### Provided records ###
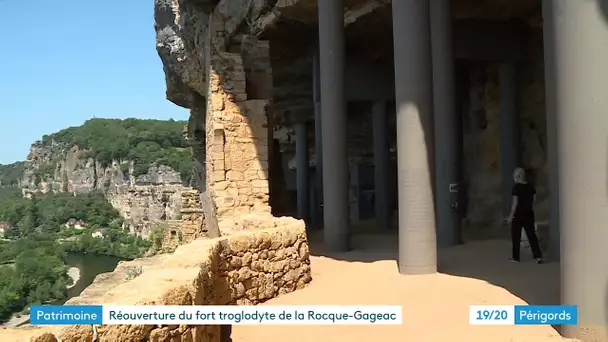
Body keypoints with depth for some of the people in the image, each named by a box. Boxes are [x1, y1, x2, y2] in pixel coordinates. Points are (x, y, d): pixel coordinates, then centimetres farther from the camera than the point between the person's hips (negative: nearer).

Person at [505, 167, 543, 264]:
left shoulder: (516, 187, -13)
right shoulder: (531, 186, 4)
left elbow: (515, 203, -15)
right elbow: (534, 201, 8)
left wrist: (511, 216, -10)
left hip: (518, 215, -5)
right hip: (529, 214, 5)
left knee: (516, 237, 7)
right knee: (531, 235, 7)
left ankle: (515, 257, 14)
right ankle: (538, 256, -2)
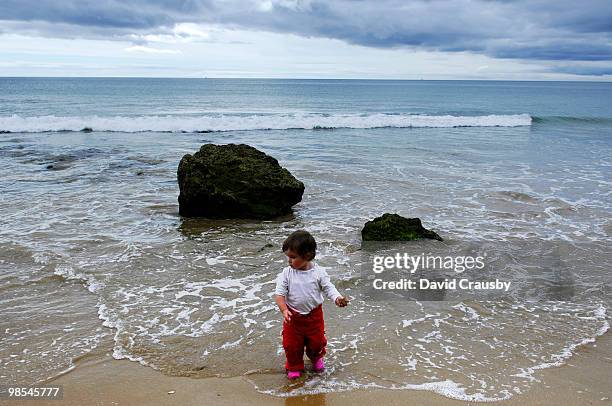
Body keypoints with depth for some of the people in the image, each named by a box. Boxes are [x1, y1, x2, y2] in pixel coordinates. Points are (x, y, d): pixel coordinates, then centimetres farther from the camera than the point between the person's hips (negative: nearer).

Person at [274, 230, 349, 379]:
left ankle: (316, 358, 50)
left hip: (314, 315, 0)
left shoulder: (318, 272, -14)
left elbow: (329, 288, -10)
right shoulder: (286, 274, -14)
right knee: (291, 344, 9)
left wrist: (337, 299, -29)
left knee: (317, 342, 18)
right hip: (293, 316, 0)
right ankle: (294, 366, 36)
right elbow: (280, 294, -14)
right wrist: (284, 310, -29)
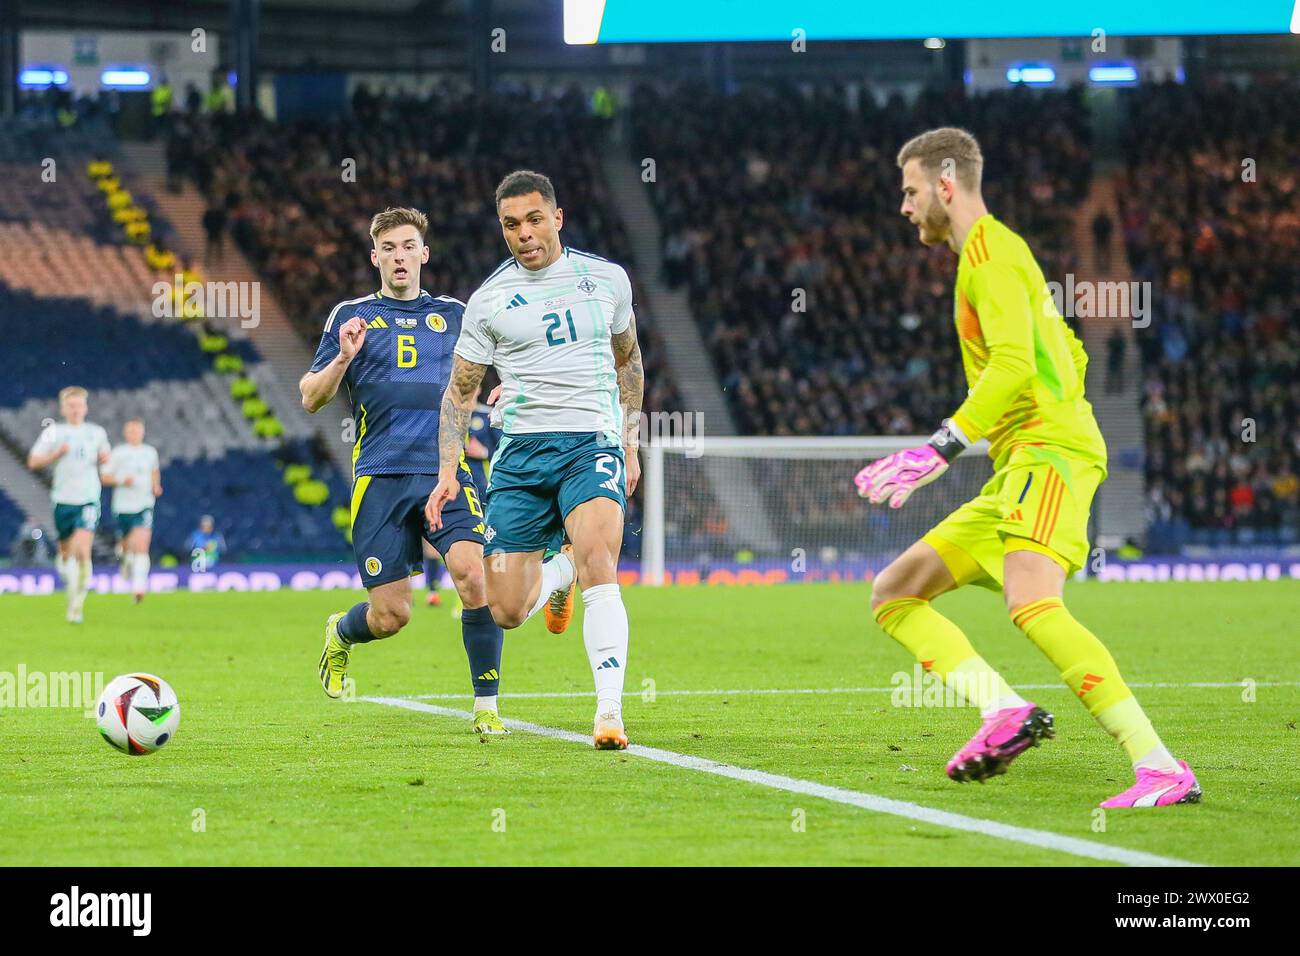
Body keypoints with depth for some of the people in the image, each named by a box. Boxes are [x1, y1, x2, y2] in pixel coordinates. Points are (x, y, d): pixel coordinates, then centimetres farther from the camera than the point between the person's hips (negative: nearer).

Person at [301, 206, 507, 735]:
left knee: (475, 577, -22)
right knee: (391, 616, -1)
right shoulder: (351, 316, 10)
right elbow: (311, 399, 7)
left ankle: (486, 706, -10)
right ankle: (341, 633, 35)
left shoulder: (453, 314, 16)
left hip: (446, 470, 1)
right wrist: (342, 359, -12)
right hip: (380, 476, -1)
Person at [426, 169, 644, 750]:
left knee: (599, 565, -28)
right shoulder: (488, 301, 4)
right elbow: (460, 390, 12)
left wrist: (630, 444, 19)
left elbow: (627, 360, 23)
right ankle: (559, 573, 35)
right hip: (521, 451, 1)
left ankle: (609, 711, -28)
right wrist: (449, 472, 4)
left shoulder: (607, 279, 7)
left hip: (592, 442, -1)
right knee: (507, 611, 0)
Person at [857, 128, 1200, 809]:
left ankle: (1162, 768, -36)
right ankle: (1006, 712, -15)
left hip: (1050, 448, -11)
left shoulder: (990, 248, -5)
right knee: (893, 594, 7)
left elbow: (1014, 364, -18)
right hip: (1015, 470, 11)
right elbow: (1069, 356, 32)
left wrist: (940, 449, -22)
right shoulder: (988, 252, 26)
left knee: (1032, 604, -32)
###
### Provided records ###
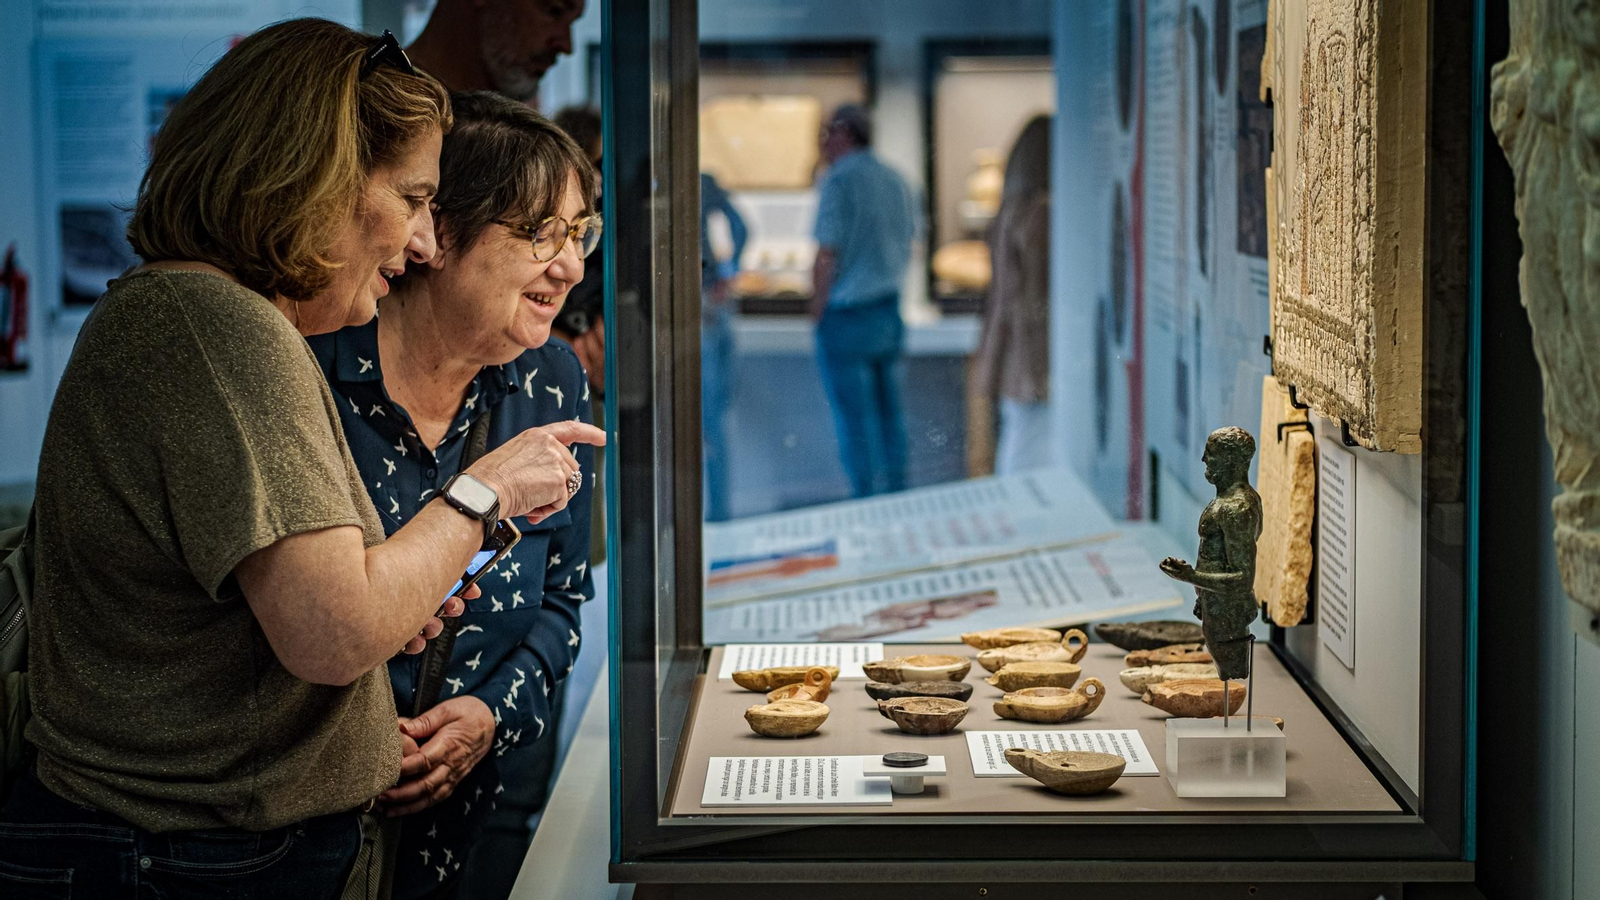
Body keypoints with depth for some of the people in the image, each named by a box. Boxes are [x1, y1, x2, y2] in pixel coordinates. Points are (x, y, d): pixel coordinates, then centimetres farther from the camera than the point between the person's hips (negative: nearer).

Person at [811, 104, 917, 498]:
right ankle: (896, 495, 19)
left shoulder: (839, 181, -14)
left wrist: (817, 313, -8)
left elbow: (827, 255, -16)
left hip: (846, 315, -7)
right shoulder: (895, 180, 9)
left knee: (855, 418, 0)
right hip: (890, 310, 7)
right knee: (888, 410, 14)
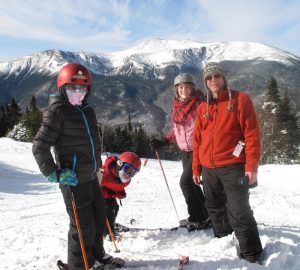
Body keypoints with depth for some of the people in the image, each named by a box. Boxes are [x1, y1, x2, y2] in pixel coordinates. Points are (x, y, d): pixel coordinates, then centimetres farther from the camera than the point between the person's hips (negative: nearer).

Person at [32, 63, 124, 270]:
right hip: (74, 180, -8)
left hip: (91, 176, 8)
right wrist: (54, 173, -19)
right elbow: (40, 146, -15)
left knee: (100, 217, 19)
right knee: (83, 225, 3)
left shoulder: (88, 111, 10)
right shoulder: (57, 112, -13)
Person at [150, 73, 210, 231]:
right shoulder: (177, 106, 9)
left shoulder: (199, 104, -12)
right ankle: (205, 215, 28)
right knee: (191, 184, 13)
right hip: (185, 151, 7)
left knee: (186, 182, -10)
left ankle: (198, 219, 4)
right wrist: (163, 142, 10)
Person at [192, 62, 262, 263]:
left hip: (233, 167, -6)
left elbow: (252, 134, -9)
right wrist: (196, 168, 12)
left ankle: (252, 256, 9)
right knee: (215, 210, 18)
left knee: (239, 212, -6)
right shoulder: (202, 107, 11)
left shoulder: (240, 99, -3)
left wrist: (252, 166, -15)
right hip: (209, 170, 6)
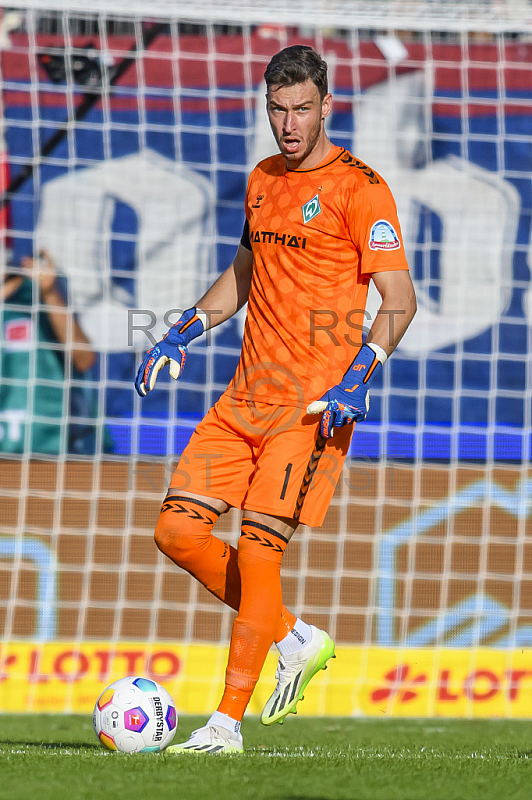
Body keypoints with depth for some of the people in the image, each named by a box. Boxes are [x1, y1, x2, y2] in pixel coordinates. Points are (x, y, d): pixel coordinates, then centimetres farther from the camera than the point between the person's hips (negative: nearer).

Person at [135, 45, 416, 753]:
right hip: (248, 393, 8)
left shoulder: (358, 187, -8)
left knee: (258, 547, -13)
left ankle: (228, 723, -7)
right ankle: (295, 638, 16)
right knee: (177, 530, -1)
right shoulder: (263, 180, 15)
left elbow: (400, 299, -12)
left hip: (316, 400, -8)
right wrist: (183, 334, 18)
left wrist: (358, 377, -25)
###
Work item
Starting with the line that contains "left ankle: (252, 256, 9)" and going on through the line that contains "right hip: (209, 170, 6)", rewrite only those lines of the listing with their joint names, adding 13 to each number in every keypoint's x coordinate, y coordinate and depth value.

Written response
left ankle: (265, 269, 22)
right knee: (228, 223, 31)
left knee: (252, 225, 7)
right shoulder: (215, 120, 24)
left shoulder: (253, 112, 10)
left wrist: (265, 179, -2)
right hip: (222, 183, 19)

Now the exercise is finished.